Still, the conversation about the hypothesis has leapt pretty quickly from academic workshops to a public discussion. The theory has been described in Bloomberg Businessweek, the Wall Street Journal, the Economist, and the Financial Times, among other outlets. “The 2020s will probably be a tough decade, but I think the market is being driven right now by inflows,” Amy Raskin, chief investment officer of the adviser Chevy Chase Trust, said on CNBC’s Halftime Report this past July. “I’m a complete believer in the inelastic markets hypothesis, which posits that there are fewer sellers due to fixed allocations, and when you get huge inflows like this, they have a multiplier effect on the market.”
Yale’s Moskowitz was on the committee that awarded Gabaix and Koijen’s paper the AQR Insight Award, an annual prize from the investment management firm. “It’s a provocative paper that I think will spawn more research in this direction,” Moskowitz says, noting that the field of academic finance moves slowly and deliberately, and it could take years for the hypothesis to be fully vetted.

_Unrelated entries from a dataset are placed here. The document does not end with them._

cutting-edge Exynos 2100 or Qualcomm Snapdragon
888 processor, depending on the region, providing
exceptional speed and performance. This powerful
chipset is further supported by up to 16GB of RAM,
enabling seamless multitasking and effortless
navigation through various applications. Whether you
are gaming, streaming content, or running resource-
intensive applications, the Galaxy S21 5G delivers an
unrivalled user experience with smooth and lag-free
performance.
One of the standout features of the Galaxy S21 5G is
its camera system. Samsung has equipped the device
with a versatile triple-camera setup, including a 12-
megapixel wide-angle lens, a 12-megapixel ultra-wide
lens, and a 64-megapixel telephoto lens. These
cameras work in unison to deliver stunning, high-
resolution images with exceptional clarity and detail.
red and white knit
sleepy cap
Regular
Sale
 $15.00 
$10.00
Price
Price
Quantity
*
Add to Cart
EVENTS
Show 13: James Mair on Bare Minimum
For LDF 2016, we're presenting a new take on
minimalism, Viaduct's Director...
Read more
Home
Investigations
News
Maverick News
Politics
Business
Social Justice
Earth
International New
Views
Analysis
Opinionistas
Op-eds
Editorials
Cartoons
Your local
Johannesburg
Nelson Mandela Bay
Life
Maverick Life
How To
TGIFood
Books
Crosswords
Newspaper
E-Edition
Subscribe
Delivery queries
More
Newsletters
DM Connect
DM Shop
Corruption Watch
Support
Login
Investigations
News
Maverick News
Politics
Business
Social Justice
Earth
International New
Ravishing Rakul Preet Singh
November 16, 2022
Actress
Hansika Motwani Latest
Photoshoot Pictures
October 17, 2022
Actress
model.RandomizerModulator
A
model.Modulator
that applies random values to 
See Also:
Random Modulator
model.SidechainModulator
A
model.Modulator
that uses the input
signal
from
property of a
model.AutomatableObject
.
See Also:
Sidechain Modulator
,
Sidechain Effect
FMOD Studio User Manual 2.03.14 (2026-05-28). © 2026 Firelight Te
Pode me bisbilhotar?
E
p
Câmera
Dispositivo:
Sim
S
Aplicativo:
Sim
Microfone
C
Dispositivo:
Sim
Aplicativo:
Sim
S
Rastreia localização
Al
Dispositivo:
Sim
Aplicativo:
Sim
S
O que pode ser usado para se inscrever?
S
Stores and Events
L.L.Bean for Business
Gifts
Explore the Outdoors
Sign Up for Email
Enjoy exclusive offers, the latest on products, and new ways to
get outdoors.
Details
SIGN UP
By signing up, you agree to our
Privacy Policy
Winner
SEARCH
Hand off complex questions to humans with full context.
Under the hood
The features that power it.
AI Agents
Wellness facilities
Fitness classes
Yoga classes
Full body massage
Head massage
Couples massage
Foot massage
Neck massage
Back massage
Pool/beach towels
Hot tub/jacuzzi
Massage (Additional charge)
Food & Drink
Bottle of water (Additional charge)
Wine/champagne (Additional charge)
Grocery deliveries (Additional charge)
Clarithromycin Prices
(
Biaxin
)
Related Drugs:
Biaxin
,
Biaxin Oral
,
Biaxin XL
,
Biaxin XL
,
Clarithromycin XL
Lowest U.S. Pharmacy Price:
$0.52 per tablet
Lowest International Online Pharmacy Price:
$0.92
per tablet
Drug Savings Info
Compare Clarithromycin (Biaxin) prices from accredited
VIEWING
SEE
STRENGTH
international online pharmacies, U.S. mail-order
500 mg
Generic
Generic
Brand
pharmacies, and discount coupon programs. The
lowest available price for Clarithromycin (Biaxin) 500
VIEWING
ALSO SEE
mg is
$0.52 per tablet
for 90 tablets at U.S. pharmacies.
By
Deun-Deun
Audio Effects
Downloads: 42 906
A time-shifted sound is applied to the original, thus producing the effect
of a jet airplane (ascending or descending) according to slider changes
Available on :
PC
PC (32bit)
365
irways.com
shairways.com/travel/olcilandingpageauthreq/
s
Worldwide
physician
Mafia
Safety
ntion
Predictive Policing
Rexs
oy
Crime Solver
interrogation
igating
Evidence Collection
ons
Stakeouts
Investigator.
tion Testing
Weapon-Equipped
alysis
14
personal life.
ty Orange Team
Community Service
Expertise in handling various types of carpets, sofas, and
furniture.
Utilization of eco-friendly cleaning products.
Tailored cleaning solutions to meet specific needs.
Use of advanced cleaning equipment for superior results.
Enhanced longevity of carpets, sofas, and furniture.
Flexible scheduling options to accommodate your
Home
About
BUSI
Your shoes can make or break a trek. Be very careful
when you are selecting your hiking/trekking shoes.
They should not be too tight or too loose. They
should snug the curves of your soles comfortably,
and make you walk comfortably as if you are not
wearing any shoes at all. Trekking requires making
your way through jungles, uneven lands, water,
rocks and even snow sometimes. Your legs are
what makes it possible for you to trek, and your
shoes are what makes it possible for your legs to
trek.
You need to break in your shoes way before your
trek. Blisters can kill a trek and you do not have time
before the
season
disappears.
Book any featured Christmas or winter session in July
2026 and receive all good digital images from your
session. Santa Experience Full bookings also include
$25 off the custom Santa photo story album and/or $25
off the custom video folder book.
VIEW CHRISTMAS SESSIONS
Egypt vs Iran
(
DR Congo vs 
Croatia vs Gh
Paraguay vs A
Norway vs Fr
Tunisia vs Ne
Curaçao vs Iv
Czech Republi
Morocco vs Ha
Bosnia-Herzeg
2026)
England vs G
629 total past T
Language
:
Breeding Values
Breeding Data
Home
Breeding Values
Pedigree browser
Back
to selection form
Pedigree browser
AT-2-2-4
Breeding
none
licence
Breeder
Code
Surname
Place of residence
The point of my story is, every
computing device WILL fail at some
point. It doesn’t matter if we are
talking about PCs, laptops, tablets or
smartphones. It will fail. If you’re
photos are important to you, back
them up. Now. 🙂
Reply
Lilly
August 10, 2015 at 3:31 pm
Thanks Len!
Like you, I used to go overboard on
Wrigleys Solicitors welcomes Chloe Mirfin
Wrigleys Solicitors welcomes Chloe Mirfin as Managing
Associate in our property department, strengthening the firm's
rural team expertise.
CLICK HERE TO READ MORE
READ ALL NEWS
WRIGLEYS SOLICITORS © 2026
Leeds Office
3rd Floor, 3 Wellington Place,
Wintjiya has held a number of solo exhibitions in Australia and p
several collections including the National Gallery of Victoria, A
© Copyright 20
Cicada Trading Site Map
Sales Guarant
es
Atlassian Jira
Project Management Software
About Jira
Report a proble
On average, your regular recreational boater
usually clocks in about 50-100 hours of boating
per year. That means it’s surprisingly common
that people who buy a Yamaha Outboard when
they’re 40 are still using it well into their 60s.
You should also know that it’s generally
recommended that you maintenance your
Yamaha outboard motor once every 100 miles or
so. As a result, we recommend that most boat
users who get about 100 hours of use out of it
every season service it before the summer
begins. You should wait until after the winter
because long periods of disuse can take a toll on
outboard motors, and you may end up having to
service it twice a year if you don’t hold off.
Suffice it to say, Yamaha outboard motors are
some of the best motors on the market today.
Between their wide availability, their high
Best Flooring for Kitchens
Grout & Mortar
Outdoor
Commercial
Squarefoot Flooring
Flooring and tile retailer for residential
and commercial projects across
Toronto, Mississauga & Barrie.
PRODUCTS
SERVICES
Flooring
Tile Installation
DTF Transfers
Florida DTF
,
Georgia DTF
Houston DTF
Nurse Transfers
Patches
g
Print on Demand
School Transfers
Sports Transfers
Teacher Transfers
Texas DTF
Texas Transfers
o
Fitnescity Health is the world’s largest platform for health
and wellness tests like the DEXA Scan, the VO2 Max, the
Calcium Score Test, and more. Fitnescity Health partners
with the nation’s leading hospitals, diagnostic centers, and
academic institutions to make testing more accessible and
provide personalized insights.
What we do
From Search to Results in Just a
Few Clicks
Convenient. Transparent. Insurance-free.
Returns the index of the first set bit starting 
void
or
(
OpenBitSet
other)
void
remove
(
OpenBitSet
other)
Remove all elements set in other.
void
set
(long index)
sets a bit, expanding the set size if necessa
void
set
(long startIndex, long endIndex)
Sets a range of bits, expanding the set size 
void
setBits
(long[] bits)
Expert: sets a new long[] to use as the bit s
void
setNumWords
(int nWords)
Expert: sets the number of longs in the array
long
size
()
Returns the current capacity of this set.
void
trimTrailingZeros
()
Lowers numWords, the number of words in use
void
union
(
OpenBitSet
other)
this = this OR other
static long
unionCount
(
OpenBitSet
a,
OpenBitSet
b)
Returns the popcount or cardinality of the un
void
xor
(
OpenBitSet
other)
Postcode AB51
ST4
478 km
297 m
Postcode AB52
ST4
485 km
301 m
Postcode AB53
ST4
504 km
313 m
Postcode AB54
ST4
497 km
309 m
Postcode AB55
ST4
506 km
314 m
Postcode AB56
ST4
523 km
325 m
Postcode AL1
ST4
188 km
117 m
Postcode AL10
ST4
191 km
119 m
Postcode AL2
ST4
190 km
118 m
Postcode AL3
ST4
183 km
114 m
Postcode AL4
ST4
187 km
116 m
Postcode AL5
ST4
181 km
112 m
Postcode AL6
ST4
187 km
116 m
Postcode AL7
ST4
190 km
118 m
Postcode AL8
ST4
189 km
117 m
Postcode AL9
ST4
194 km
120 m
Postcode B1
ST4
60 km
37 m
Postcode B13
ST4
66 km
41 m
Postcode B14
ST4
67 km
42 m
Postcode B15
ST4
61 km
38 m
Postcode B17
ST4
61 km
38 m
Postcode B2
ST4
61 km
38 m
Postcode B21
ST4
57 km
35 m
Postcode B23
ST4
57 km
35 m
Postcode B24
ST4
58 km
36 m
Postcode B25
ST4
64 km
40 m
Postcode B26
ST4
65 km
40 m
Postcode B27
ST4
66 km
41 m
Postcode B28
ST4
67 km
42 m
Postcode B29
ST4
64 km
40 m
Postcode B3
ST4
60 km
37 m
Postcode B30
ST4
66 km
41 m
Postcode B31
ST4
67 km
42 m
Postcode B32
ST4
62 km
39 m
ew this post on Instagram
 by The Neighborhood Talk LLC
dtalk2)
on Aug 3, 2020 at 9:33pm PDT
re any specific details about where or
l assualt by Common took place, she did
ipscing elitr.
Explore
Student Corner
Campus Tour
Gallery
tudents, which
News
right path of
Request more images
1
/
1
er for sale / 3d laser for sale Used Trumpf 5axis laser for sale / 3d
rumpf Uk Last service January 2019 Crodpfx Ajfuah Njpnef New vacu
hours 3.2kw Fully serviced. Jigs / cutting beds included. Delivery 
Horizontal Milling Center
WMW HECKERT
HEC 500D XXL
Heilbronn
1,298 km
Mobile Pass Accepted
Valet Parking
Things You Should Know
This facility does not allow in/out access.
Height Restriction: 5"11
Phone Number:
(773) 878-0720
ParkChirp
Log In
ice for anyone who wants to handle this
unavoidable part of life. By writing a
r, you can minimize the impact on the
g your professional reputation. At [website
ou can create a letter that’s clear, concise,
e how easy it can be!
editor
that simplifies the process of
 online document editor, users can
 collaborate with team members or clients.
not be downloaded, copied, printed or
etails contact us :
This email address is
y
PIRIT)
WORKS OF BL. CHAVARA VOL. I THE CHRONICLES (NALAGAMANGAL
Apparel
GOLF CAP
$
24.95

The stakes are high, as the models it has the potential to influence are used to decide everything from what an investment fund’s next trade or longer outlook should be to how the Fed and other central banks can best support the economy in a crisis. For example, as Gabaix and Koijen note, central banks have bought trillions of dollars of bonds to support markets. If it turns out that the multiplier effect exists, and is stronger in stock markets than in bond markets, this could imply that a central bank seeking to influence the economy should buy stocks instead of bonds. Indeed, in August 1998, the Hong Kong government did just that, buying up 6 percent of the stock market, a move that sent returns soaring 24 percent, consistent with the researchers’ theory. The Bank of Japan owned 5 percent of the market in March 2018, and the Chinese government indirectly owned 5 percent of China’s market in 2020.
If the inelastic markets hypothesis sticks around, it may also have implications for corporate buybacks. By how much do those affect prices? While Gabaix and Koijen clarify conceptually when share buybacks can impact prices, they haven’t estimated key inputs to quantify the effects.
“There has been a standard way of thinking about finance roughly since the 1980s that has really been the dominant paradigm,” says Booth’s Hartzmark. Now, “we’re in a bit of a moment where no one is quite sure where the future is.”
The idea that market flows matter has skeptics and fans, and perhaps could be the future. Koijen says the new model provides a framework to start exploring the elasticity of the aggregate market and related questions. “We’re suggesting that flows from different groups of investors can have a significant impact on prices,” he says. “That’s how a lot of people intuitively thought about things, but there was no theory to back that up.”